Auch das wird voll aufgehen, daran besteht nicht der geringste Zweifel.

Und die neueste „zivilgesellschaftliche“ Initiative geht so: Einige zig Promis, wiederum vor allem aus dem Kulturbereich, schreiben alle Kandidaten für den Nationalrat an – außer jene der FPÖ. Sie werden aufgefordert, eine beiliegende Erklärung zu unterfertigen, in der sie garantieren, keine Koalition mit der FPÖ einzugehen. Diese Erklärungen werden dann im Internet veröffentlicht – und wer sich nicht wohl verhält, kommt an den Pranger der Unveröffentlichten.
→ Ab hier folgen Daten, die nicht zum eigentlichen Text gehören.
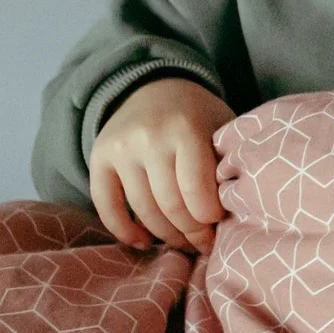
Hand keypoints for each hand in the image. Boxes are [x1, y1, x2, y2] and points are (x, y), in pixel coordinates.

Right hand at [89, 76, 231, 253]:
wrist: (153, 87)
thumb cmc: (197, 115)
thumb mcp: (221, 125)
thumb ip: (227, 160)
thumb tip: (235, 208)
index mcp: (186, 129)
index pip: (196, 188)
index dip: (209, 216)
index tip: (220, 225)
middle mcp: (149, 139)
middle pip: (169, 204)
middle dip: (191, 232)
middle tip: (205, 244)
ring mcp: (120, 149)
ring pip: (142, 209)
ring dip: (164, 236)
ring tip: (183, 243)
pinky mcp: (98, 159)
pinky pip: (106, 205)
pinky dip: (124, 230)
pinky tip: (143, 242)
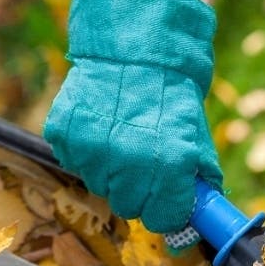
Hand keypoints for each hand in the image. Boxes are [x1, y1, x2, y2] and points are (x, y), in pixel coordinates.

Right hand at [43, 0, 222, 232]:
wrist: (135, 46)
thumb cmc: (171, 95)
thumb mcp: (196, 137)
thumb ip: (197, 180)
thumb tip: (199, 219)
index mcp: (170, 165)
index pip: (164, 219)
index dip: (167, 212)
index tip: (167, 202)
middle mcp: (130, 162)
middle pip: (129, 207)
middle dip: (139, 193)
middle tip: (144, 167)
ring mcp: (93, 149)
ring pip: (100, 187)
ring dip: (111, 172)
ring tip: (121, 138)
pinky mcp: (65, 135)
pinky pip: (75, 162)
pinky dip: (86, 151)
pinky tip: (100, 126)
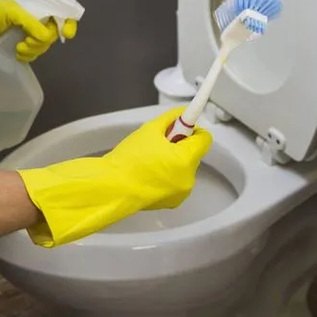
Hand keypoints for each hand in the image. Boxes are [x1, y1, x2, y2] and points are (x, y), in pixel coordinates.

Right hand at [15, 107, 212, 246]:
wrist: (112, 188)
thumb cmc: (129, 158)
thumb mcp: (149, 130)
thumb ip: (170, 119)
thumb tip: (183, 113)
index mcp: (185, 159)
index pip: (205, 139)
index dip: (193, 130)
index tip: (179, 127)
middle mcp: (189, 178)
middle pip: (193, 153)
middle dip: (180, 146)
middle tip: (158, 143)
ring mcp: (182, 193)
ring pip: (185, 168)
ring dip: (174, 161)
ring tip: (149, 160)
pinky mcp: (173, 202)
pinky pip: (176, 182)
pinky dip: (168, 176)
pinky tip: (149, 174)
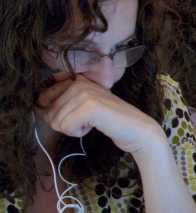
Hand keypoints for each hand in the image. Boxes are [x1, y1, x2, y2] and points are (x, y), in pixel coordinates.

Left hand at [38, 77, 166, 155]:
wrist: (138, 130)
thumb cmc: (112, 122)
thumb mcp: (85, 107)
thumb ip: (64, 104)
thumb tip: (40, 111)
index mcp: (77, 80)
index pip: (45, 98)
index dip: (57, 114)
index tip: (79, 117)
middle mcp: (79, 82)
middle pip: (50, 112)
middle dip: (66, 124)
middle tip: (89, 122)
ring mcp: (85, 93)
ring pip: (56, 121)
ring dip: (73, 129)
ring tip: (93, 123)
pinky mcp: (89, 106)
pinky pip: (66, 126)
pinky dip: (78, 133)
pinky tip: (94, 127)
Dieses Damoklesschwert ist klarerweise vor allem für die ÖVP gedacht. Die aber wiederum gefühlt die einzige Partei ist, die zumindest versucht, der FPÖ nicht nur mittels in Dauerschleife laufendem, pathosschwangerem Geraune vom Untergang der Demokratie das Wasser abzugraben, sondern vor allem mit neuen Migrationshindernissen, die sich die Bevölkerung nun einmal mehrheitlich wünscht. Aber auch das sieht die „Zivilgesellschaft“ gar nicht gern, das hat sie schließlich nicht genehmigt. Also: Seien Sie gewarnt!